═════ TEXTE FOURNI ═════
La montée en gamme des Champs-Élysées se poursuit, illustrée par de nouvelles arrivées dans le luxe. - © D.R.
La montée en gamme des Champs-Élysées se poursuit, illustrée par de nouvelles arrivées dans le luxe. - © D.R.

Newmark publie une étude consacrée aux grandes artères mondiales, avec un focus approfondi sur l’avenue des Champs-Élysées et une lecture comparative avec la 5ᵉ Avenue (New York) et Oxford/Regent Street (Londres). Le document prolonge une analyse amorcée en 2024 autour de l’effet Jeux olympiques. Il agrège données de flux piétons, niveaux d’offre et de vacance, dynamique locative, structure d’enseignes et tendances par secteurs. Décryptage.

Les indicateurs clés des  - © D.R.
Les indicateurs clés des - © D.R.

Un rebond désormais consolidé sur l’avenue

Après le choc sanitaire, l’activité retail s’est redressée sur les trois villes, mais l’étude confirme un net rattrapage sur les artères « vitrines ». Sur les Champs-Élysées, si la fréquentation piétonne a diminué juste avant et pendant les JO, celle-ci s’est redressée dès le mois de septembre 2024 pour afficher, sur l’ensemble de l’année écoulée, une hausse de près de 10 % par rapport aux flux moyens relevés entre 2021 et 2023 (source Mytraffic). La bonne dynamique s’est confirmée depuis le début de 2025 malgré une très légère baisse de 1 % par rapport à la même période l’an passé.

Newmark recense 28 ouvertures depuis le début 2024 sur l’avenue, un volume élevé mais inférieur au pic 2022-2023, la contraction de l’offre limitant les signatures (13 transactions nouvelles seulement depuis début 2024). La vacance est retombée à 3,5 %, après un point haut de 10,6 % début 2021. « L’offre s’est surtout raréfiée sur les Champs-Élysées », observe l’étude, ce qui explique la baisse mécanique du nombre de deals en 2025 malgré une demande toujours vigoureuse.

Montée en gamme et recomposition du mix

C’est sur les Champs-Élysées que le repositionnement est le plus net : la part des enseignes « milieu de gamme » a reculé de 48 % à 29 % entre 2017 et 2024, au profit du premium et du luxe. L’avenue se rapproche ainsi de la 5ᵉ Avenue (28 % de luxe à Paris contre 30 % à New York), tout en conservant une diversité de concepts absente du « haut » de la 5ᵉ, plus « entre-soi ». « Cette diversité confère aux Champs-Élysées un caractère unique », souligne Vianney d’Ersu, co-directeur retail leasing France.

La part des enseignes milieu de gamme y a nettement diminué, passant de 48 % à 29 % des emplacements entre 2017 et 2024, tandis que celle des enseignes premium et de luxe a respectivement gagné 9 et 19 points.
═════ DONNÉES PRÉSENTÉES ═════
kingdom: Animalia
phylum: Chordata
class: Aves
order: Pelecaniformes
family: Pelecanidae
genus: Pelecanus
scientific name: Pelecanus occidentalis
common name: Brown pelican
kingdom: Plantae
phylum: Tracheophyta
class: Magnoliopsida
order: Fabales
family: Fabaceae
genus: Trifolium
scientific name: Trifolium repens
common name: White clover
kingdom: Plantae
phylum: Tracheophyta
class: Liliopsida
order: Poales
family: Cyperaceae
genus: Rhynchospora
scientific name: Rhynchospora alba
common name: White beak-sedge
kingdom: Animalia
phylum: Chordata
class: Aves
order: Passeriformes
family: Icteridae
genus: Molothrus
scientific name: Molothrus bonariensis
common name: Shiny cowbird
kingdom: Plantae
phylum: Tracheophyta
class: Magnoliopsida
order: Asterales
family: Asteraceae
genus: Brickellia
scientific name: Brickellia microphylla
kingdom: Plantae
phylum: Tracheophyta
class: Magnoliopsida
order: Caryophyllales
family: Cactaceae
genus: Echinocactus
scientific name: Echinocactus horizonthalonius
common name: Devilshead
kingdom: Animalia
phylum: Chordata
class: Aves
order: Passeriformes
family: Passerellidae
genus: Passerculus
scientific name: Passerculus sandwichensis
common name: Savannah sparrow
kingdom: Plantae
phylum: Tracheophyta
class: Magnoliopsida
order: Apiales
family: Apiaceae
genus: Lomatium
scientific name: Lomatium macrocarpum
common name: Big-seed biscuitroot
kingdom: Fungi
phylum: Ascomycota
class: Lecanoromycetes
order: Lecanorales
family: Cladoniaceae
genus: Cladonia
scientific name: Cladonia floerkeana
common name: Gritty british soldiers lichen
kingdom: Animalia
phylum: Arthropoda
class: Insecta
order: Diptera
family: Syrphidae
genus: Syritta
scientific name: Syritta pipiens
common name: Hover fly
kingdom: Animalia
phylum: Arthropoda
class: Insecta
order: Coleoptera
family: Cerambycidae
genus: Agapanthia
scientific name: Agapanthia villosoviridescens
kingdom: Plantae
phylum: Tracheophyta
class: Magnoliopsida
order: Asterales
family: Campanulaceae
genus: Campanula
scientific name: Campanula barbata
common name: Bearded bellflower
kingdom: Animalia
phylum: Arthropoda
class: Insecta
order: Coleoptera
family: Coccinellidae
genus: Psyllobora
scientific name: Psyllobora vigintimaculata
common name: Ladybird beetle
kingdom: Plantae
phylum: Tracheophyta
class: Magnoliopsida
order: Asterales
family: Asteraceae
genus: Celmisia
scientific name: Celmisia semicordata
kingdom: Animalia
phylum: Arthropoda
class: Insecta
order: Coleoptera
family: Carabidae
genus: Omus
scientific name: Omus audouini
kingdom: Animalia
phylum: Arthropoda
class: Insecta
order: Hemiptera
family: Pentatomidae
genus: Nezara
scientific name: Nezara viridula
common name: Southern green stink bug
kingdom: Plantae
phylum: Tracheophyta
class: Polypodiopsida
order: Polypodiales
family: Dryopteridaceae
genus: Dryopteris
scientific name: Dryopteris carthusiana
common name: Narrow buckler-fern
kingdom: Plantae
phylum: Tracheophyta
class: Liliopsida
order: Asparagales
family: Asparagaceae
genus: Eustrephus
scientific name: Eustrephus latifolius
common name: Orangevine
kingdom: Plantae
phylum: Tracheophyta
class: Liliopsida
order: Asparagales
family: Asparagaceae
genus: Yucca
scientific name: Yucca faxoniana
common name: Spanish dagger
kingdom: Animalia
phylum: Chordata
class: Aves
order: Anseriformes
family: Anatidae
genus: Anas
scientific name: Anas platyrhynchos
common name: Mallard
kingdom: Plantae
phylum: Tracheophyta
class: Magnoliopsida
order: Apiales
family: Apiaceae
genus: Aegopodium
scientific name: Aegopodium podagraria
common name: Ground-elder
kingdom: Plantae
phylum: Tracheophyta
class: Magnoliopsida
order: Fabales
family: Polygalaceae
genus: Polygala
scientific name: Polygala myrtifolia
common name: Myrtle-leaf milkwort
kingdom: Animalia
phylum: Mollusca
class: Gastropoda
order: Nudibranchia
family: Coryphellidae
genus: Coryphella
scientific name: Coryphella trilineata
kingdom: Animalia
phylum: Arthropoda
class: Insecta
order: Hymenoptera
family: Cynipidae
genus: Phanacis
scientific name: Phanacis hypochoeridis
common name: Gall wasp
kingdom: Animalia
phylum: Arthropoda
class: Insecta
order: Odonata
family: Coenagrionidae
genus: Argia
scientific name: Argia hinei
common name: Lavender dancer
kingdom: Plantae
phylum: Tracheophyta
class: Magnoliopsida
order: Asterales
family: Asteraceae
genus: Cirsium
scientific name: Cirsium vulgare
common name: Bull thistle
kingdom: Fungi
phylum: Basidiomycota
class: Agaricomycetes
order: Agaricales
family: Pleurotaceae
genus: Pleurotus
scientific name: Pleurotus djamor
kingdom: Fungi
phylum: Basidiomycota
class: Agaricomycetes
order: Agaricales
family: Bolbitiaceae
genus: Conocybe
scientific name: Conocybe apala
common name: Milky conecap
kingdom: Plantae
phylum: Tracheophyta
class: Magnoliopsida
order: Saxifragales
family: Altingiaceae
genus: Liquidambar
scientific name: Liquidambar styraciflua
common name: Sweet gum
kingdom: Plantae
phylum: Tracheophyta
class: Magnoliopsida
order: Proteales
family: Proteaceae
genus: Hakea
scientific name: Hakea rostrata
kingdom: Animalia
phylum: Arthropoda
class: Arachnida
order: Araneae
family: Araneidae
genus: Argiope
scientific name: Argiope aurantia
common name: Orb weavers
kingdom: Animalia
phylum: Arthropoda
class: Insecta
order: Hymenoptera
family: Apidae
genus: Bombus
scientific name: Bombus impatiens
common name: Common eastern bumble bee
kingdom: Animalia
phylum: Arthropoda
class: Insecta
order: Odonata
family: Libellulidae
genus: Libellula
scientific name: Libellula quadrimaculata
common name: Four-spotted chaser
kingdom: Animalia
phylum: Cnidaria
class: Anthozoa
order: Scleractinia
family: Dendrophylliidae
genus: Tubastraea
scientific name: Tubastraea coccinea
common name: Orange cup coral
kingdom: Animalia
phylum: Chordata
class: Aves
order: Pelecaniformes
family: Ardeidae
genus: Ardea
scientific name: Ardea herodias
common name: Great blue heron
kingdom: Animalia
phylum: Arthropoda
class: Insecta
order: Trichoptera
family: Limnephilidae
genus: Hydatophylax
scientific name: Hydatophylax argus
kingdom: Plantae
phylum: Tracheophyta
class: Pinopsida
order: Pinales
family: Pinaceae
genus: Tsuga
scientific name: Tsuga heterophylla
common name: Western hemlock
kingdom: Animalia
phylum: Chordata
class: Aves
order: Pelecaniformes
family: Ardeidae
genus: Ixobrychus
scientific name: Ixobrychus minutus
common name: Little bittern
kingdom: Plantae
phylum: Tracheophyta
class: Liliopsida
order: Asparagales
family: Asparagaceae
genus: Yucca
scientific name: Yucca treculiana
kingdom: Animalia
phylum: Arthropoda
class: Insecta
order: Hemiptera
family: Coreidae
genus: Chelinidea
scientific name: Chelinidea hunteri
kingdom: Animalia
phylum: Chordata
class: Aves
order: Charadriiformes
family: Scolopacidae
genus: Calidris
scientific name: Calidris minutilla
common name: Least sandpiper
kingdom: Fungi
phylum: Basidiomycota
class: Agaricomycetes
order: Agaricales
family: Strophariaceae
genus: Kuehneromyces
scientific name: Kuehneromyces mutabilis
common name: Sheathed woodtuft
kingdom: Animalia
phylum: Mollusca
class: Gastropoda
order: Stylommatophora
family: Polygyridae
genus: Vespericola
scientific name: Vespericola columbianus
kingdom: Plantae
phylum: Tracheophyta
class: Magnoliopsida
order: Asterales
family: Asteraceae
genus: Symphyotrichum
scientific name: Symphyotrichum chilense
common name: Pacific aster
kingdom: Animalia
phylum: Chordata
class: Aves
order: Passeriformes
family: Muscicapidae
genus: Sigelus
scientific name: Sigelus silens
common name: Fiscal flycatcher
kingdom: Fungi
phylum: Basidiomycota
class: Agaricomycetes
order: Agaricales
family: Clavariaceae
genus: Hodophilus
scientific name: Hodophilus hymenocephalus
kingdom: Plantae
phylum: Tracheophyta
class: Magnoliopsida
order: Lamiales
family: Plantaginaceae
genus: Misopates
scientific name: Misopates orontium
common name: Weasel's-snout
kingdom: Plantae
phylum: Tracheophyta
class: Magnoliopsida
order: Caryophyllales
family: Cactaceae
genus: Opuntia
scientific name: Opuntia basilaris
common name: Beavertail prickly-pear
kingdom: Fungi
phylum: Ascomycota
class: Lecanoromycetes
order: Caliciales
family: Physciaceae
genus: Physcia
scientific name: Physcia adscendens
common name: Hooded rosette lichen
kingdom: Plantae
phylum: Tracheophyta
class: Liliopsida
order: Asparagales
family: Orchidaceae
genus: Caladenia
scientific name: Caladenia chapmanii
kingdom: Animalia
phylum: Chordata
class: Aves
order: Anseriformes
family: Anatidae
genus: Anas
═════
TÂCHES DEMANDÉES:
1) Recopiez, s'il vous plaît, tout le texte sur les Champs-Élysées depuis « Montée en gamme et » jusqu'à « et 19 points. » inclus.
2) Selon le texte sur les Champs-Élysées, à quel niveau la vacance est-elle retombée sur l'avenue ?
3) Énumérez tous les types de données que l'étude agrège, d'après le texte sur les Champs-Élysées.

RÉSULTATS ATTENDUS:
1)
Montée en gamme et recomposition du mix

C’est sur les Champs-Élysées que le repositionnement est le plus net : la part des enseignes « milieu de gamme » a reculé de 48 % à 29 % entre 2017 et 2024, au profit du premium et du luxe. L’avenue se rapproche ainsi de la 5ᵉ Avenue (28 % de luxe à Paris contre 30 % à New York), tout en conservant une diversité de concepts absente du « haut » de la 5ᵉ, plus « entre-soi ». « Cette diversité confère aux Champs-Élysées un caractère unique », souligne Vianney d’Ersu, co-directeur retail leasing France.

La part des enseignes milieu de gamme y a nettement diminué, passant de 48 % à 29 % des emplacements entre 2017 et 2024, tandis que celle des enseignes premium et de luxe a respectivement gagné 9 et 19 points.

2) À 3,5 %.

3)
- Flux piétons
- Niveaux d'offre et de vacance
- Dynamique locative
- Structure d'enseignes
- Tendances par secteurs